Don’t get me wrong, losing my large bowel hasn’t been easy for me to yield to. My toilet habits, for instance, have been changed irrevocably. The exhaustion comes and goes. And eating is still a trial-by-error assault course that has forced me to cross out many of the foods I love. But the difficulties I’ve encountered along the way have given me a newfound respect for all the ways my body has been able to adapt and acquiesce. It’s also shown me just how sacred my bodily choices are.
Over the last year, I have witnessed my body tackle its losses in such an extraordinary way that I have often felt like a bystander in my own internal recovery.
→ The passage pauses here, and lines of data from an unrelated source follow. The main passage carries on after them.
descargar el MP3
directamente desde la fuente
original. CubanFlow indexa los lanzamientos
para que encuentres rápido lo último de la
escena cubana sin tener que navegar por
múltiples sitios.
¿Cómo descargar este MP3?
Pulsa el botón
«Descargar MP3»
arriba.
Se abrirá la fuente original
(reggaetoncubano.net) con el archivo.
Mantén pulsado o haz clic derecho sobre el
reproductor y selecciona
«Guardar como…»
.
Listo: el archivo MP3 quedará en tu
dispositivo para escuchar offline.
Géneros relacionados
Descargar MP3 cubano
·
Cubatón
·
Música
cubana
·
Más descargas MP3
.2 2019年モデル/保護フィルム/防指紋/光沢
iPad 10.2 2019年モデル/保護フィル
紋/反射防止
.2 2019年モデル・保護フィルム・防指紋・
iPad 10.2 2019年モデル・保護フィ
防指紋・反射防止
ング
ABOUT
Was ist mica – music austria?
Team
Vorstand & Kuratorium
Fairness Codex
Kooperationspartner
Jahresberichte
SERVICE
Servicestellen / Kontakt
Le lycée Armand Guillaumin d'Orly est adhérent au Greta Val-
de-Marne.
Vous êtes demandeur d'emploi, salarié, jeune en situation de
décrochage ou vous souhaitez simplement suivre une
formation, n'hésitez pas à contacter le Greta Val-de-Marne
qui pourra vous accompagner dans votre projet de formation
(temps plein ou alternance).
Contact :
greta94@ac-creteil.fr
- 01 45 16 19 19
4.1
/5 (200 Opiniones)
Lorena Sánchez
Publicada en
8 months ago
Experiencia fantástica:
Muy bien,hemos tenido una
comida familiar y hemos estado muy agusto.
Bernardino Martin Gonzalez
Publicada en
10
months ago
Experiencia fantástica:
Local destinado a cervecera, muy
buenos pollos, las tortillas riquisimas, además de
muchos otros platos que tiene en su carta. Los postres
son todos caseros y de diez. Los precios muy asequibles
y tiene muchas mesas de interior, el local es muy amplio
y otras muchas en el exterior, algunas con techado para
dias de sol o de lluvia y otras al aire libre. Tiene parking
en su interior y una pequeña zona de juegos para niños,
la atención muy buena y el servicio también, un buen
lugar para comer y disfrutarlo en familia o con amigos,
Yet standing in front of my bathroom mirror, only weeks after surgery, I looked at the bruised swell of my belly and was overcome by a sense of achievement. Which is, at the heart of it all, my body’s strength – its will to recover.
As my scars begin to soften and fade, I am no longer feeling diminished by it as I did when I was diagnosed. I don’t know what the future holds and I may still need a stoma bag in the years that follow. But somewhere in the uncertainty of what comes next, I have found a sureness that feels just as potent. Yes, my body has failed me. But in spite of the odds, it has saved me too.